» **RECORD EXTRACTS**

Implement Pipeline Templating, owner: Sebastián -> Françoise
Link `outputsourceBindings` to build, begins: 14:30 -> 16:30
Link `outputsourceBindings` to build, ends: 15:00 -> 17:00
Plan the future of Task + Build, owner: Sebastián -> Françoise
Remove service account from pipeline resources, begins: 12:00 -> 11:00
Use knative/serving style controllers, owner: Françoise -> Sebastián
...
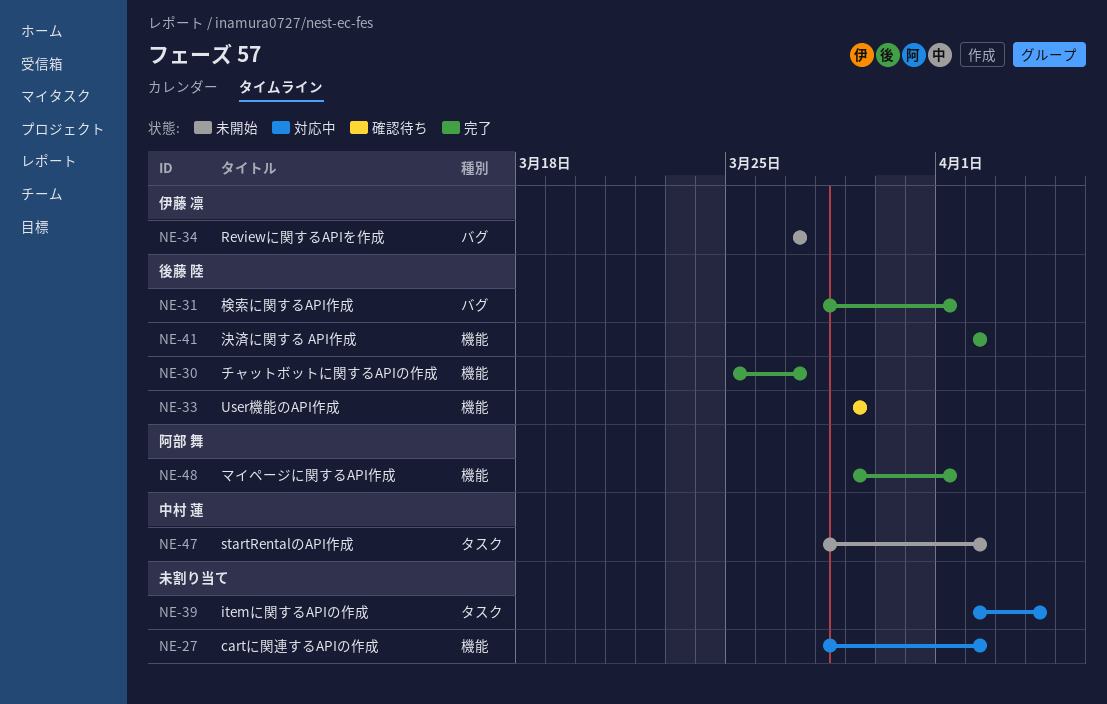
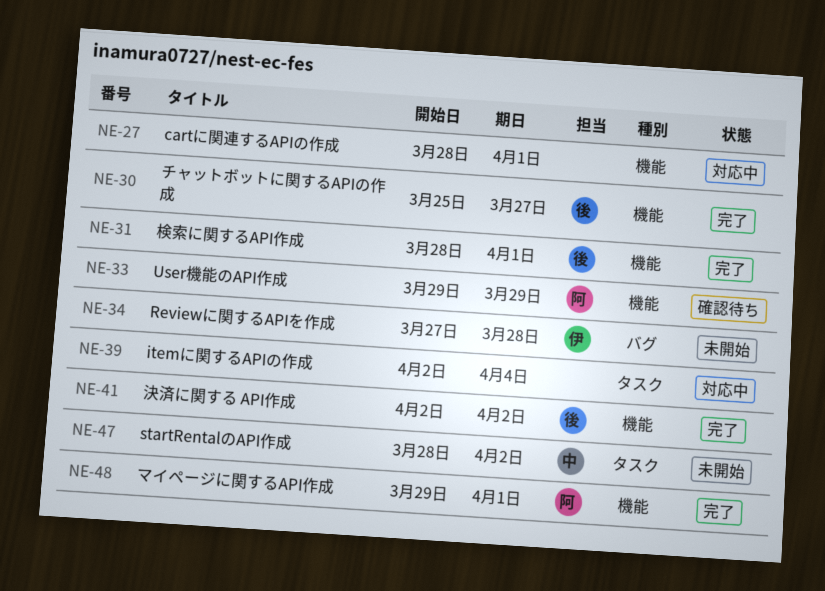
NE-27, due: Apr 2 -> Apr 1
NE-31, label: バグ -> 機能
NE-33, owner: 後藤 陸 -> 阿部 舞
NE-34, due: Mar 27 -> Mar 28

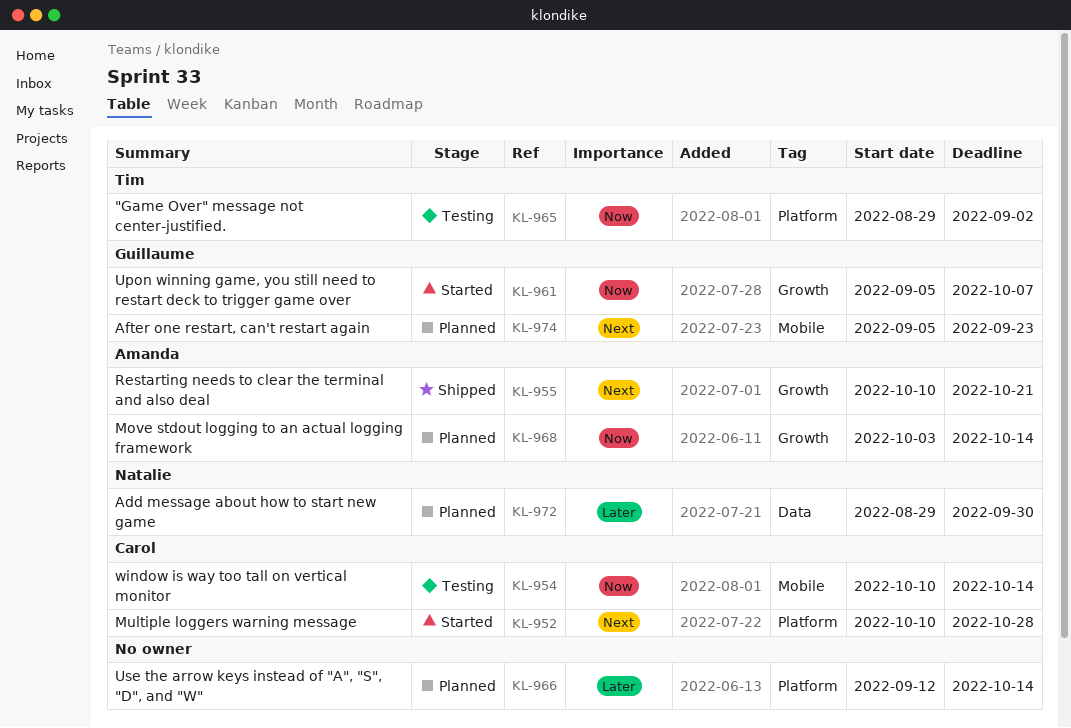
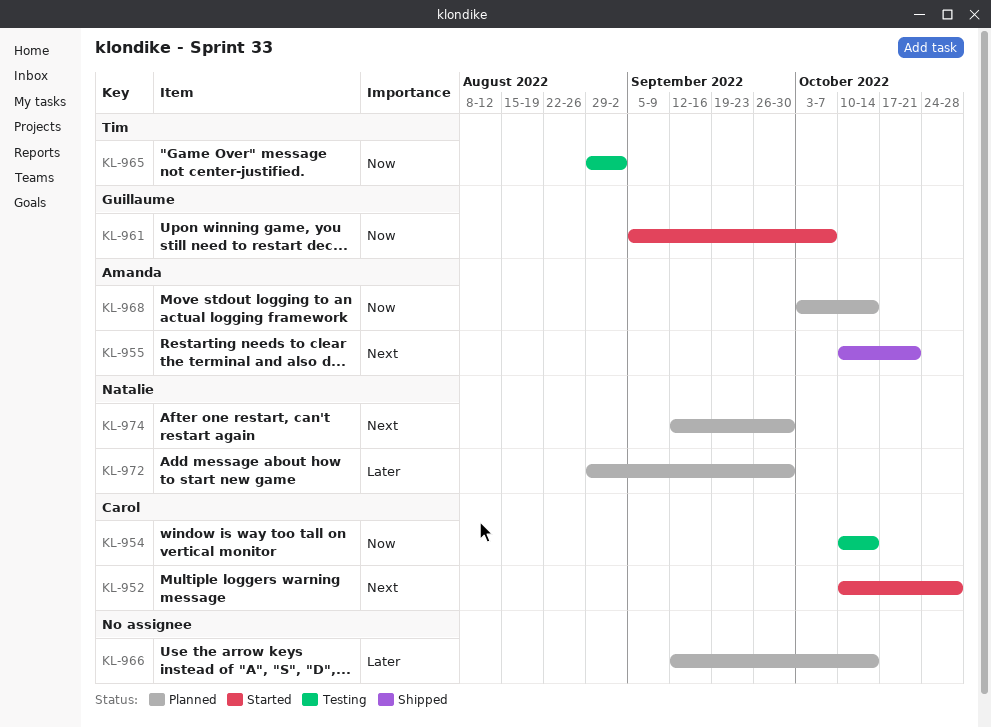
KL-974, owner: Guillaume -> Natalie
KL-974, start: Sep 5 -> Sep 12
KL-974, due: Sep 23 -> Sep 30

» **WHAT YOU HAVE TO DO**
Everything from the line with "NE-27, due: Apr 2 -> Apr 1" through the line with "KL-974, due: Sep 23 -> Sep 30" in the material above should be transcribed exactly, except the pictures.

» **ANSWER BELOW**
NE-27, due: Apr 2 -> Apr 1
NE-31, label: バグ -> 機能
NE-33, owner: 後藤 陸 -> 阿部 舞
NE-34, due: Mar 27 -> Mar 28

KL-974, owner: Guillaume -> Natalie
KL-974, start: Sep 5 -> Sep 12
KL-974, due: Sep 23 -> Sep 30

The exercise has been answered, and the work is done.